Wage & Overtime
California and federal law regulates the way employers must pay your wages and what rights you have during each workday. California employment law and federal law each provide employees with various legal rights. Our experienced lawyers can help employees determine whether they have a legal right to recovery.
California Minimum Wage Law
California’s minimum wage for most employees is $10.50 hour. There are exceptions for outside salespeople, certain apprentices, and a parent, spouse, or child of the employer. Cities within California have different minimum wage based on cost of living.
California Overtime Law
California law mandates overtime pay for work over eight hours per workday or forty hours per workweek.
California Mandated Employee Meal Periods
California law also regulates employee meal periods:
- An employee must have a minimum thirty-minute meal period prior to completing five hours of work.
- If the workday is less than six hours, the meal period may be waived by mutual consent.
- If the workday is longer than ten hours, a second meal period must be provided, unless the workday is less than twelve hours and the first meal period was not waived.

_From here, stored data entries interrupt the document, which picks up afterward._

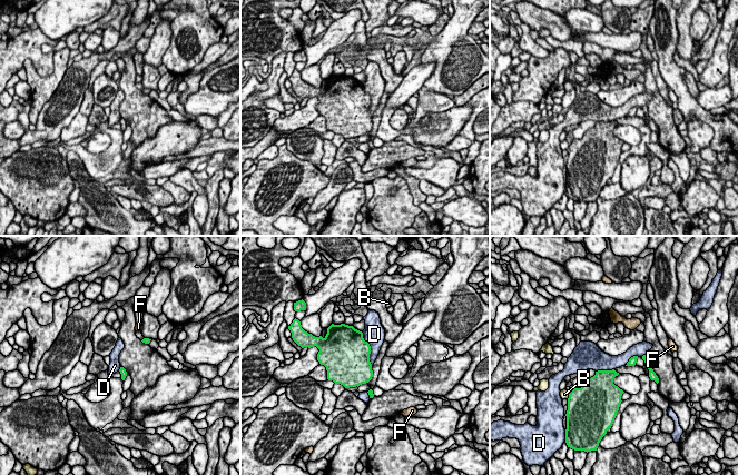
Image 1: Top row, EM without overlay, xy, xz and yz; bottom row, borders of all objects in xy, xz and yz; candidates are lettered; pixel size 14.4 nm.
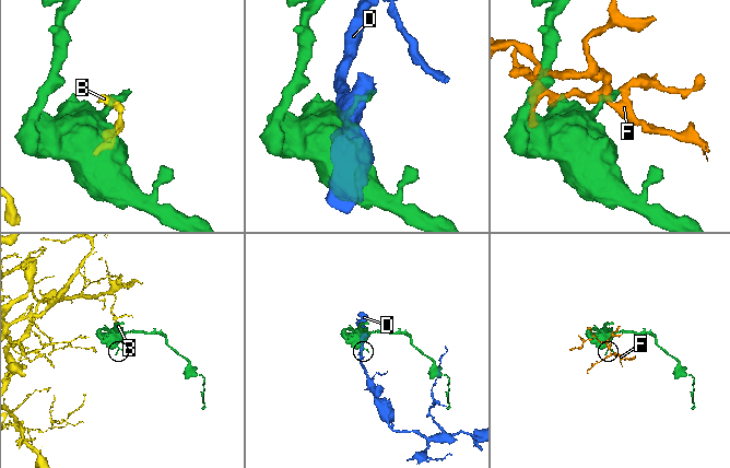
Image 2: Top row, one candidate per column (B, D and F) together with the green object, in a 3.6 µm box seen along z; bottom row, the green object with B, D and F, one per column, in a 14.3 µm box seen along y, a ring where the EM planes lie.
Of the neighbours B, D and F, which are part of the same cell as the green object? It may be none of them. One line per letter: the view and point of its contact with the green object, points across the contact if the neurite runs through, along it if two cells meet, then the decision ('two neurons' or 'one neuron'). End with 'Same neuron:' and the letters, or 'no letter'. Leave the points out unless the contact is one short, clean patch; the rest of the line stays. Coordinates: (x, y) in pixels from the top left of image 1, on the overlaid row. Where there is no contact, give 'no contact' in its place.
B: contact yz (569, 396); border yz (570, 393), (567, 398); two neurons
D: contact xz (370, 348); two neurons
F: contact xy (150, 339); way xy (146, 340), (150, 339), (149, 338); one neuron
Same neuron: F

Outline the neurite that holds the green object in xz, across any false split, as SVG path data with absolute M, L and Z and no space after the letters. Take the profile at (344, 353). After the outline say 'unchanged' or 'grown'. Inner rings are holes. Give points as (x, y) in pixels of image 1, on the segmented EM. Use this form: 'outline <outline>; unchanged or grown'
outline M295 318L288 329L293 340L302 348L316 346L319 349L317 360L326 367L328 380L350 388L372 379L371 346L364 340L363 333L353 326L332 324L323 338L305 331Z; unchanged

- If an employee is not permitted to leave the employer's premises and not relieved of his or her duties, the meal period is considered “on duty” and must be paid at the employee's pay rate.
California Paydays and Final Wages
California law requires payment of wages at least twice a month on designated paydays. Employees who submit 72 hours notice of quitting must be paid their wages and accrued vacation when quitting. Employees who have not given 72 hours notice must receive final wages and accrued vacation within 72 hours of quitting. A discharged employee must be paid wages, and accrued vacation immediately when terminated.
Required Employee Rest Periods in California
Employees who qualify must receive a ten-minute rest period for every four hours worked. If an employee is not given the rest period, an employer must pay the employee one hour of wages for each workday the rest period is not provided.
California Vacation Law
California law does not require an employer to give paid or unpaid vacation, but if an employer has a vacation policy, there are rules governing it. Vacation pay is considered wages, cannot be forfeited and is to be paid at termination or departure. Employers may have vacation pay earned according to the hours an employee works. Time may accrue daily, weekly or monthly. An employer may delay an employee from earning vacation pay until a set period of time has passed, for example probationary or introductory periods.